WHAT THIS TASK INVOLVES
Give back exactly the lines of the data below, starting with the line that has "eller udendørs sportsanlæg" and going on through the line that has "Svømmebassiner og -stadioner".

SUPPLIED INFORMATION
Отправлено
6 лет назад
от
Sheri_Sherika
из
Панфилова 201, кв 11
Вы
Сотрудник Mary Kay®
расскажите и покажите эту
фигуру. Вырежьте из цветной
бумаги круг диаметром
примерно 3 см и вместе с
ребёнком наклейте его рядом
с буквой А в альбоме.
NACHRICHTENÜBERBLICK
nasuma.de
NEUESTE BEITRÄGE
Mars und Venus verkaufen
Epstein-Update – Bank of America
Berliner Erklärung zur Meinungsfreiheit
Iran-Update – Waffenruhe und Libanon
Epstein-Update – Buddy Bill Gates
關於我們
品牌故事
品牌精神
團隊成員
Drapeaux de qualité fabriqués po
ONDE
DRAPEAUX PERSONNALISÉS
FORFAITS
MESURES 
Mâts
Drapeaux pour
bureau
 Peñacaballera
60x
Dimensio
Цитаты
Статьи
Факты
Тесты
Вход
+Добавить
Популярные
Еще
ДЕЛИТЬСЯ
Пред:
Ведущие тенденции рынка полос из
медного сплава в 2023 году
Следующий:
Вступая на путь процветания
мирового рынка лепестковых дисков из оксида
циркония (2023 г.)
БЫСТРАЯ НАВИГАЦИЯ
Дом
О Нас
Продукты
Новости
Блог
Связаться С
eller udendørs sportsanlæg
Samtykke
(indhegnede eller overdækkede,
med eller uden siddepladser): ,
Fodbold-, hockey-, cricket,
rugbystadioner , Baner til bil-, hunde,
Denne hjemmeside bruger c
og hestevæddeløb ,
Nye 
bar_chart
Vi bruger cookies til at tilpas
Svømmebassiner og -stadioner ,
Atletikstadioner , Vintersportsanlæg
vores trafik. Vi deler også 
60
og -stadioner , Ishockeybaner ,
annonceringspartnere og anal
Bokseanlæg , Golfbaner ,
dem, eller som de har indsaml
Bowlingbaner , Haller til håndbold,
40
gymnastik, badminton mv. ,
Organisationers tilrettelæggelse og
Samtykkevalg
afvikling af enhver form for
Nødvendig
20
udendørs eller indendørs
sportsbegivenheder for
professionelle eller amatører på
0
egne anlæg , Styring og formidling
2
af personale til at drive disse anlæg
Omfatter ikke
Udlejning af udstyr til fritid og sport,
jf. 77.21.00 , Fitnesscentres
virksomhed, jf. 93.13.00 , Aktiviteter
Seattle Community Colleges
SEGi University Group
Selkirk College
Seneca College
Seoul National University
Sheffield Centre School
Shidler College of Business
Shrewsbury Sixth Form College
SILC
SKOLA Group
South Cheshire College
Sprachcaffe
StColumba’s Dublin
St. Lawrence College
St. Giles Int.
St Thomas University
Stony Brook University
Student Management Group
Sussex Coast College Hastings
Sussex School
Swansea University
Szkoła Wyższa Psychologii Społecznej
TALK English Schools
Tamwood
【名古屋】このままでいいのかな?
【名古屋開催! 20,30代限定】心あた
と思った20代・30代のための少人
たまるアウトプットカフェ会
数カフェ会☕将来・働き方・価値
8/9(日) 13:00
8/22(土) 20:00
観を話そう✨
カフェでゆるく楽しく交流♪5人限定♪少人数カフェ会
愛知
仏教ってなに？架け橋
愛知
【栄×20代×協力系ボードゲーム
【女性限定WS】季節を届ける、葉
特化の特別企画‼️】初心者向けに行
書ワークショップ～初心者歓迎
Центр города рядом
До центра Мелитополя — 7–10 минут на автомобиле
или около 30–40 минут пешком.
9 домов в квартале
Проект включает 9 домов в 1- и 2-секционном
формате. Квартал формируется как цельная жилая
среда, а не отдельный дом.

EXERCISE SOLUTION
eller udendørs sportsanlæg
Samtykke
(indhegnede eller overdækkede,
med eller uden siddepladser): ,
Fodbold-, hockey-, cricket,
rugbystadioner , Baner til bil-, hunde,
Denne hjemmeside bruger c
og hestevæddeløb ,
Nye 
bar_chart
Vi bruger cookies til at tilpas
Svømmebassiner og -stadioner ,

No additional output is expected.